[INFORMATION Boundary: Start]

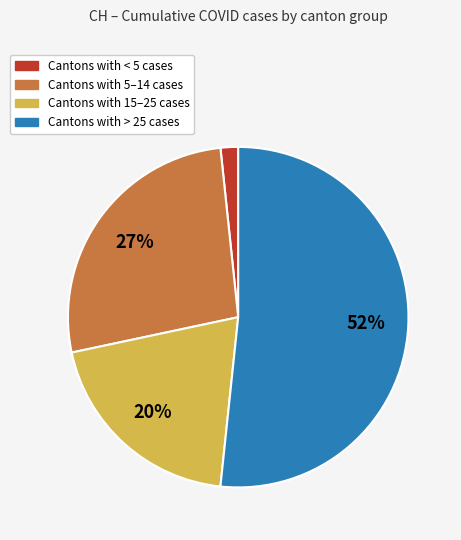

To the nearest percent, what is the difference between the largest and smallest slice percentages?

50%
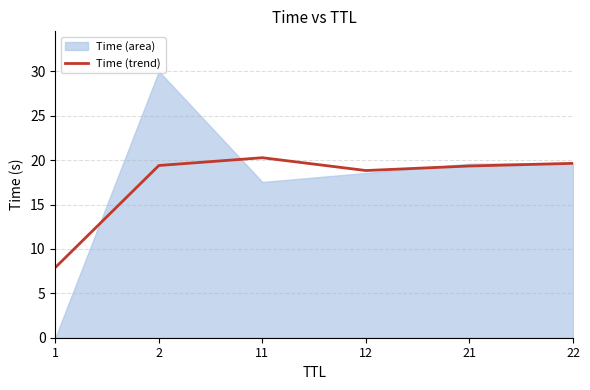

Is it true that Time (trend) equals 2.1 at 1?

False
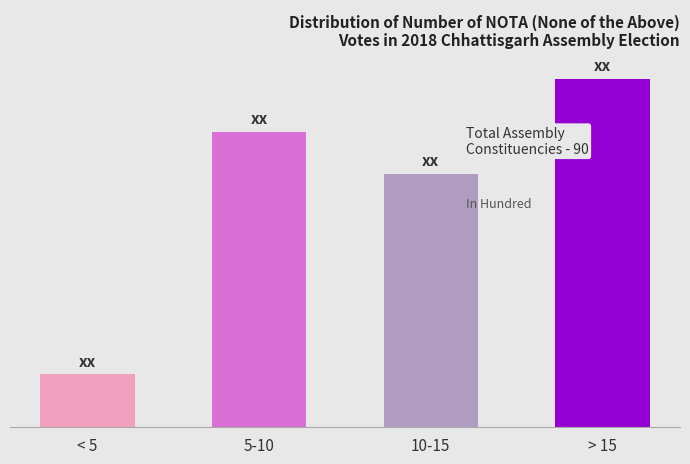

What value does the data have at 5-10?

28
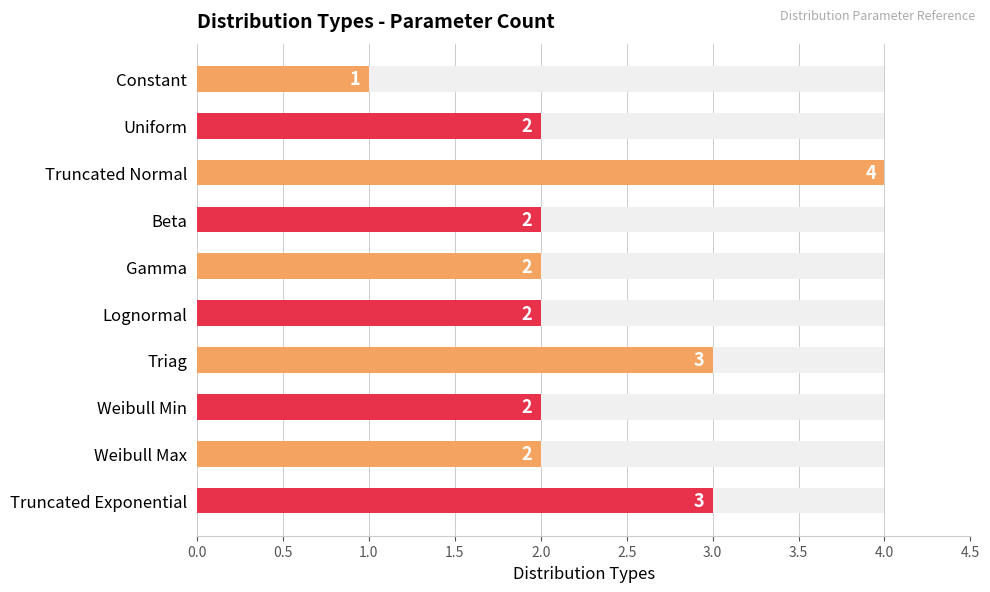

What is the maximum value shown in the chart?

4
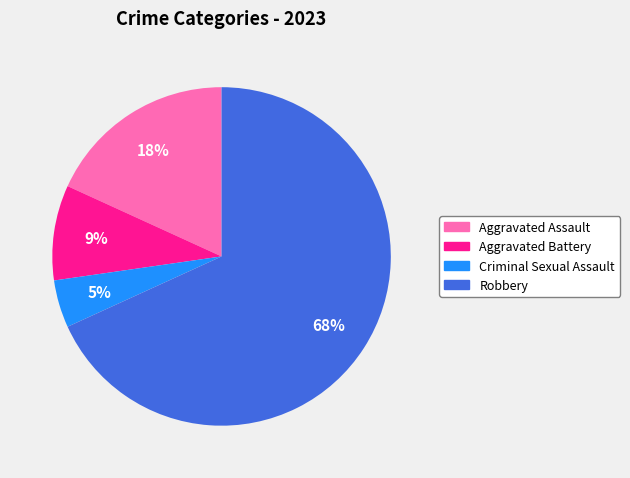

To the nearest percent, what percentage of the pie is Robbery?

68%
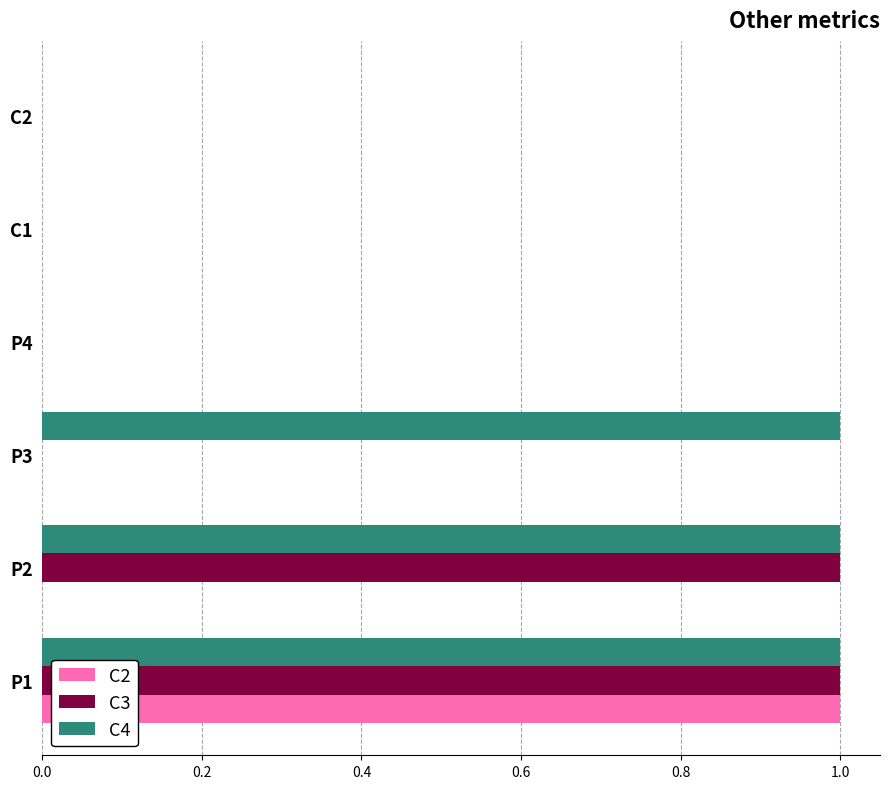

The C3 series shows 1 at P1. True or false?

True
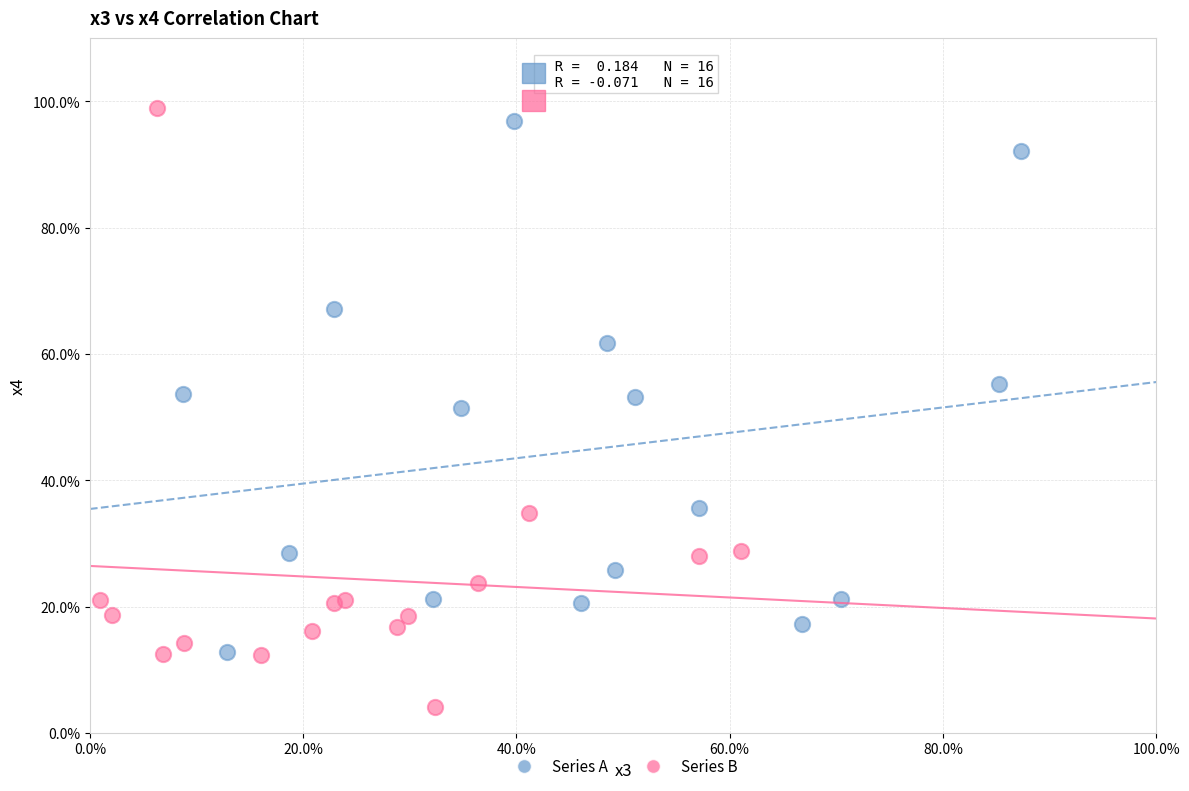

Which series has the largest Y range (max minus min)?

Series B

[INFORMATION Boundary: End]

▶ **PROBLEM**
Express every line of the listing as a JSON list of strings, one string per line, omitting blank lines. Exclude the pictures.

▶ **RESPONSE BELOW**
[
  "To the nearest percent, what is the difference between the largest and smallest slice percentages?",
  "50%",
  "Is it true that Time (trend) equals 2.1 at 1?",
  "False",
  "What value does the data have at 5-10?",
  "28",
  "What is the maximum value shown in the chart?",
  "4",
  "To the nearest percent, what percentage of the pie is Robbery?",
  "68%",
  "The C3 series shows 1 at P1. True or false?",
  "True",
  "Which series has the largest Y range (max minus min)?",
  "Series B"
]